- _How to complete this task_
Scan the listing for the word "Print" and report every line that contains it.

═════ Supplied data

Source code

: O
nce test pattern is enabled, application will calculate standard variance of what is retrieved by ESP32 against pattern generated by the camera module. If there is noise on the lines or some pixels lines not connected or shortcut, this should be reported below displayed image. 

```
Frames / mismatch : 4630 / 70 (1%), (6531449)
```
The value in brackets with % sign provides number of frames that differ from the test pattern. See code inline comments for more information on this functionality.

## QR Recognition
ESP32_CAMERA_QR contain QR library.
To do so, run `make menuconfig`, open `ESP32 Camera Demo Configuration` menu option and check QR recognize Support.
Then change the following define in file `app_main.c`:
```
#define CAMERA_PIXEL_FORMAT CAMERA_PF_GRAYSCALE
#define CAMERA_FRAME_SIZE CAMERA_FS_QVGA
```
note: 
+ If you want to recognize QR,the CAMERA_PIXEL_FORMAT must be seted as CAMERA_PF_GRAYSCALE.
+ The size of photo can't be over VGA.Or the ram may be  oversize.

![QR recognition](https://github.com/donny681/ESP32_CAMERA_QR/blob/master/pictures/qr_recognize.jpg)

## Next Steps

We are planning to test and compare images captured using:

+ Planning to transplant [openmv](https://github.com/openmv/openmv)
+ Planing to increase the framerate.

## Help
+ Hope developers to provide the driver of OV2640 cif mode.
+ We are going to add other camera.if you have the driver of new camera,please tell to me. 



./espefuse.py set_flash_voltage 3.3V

══════════
═════ Supplied data

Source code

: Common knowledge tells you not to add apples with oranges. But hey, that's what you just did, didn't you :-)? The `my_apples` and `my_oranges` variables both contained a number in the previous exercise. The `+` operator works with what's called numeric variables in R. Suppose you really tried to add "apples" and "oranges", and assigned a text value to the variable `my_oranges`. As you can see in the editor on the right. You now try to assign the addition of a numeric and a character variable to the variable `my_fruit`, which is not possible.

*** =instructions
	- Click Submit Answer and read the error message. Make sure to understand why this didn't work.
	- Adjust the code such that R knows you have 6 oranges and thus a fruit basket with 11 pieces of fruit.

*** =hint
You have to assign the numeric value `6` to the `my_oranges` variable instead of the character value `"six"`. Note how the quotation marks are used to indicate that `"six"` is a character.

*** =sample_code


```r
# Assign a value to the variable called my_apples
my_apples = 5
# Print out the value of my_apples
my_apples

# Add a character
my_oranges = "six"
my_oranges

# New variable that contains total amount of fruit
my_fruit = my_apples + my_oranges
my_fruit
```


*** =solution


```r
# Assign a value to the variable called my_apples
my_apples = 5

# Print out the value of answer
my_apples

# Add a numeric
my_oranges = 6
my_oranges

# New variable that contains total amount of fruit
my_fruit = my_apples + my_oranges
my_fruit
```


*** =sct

══════════

- _Expected answer_
# Print out the value of my_apples
# Print out the value of answer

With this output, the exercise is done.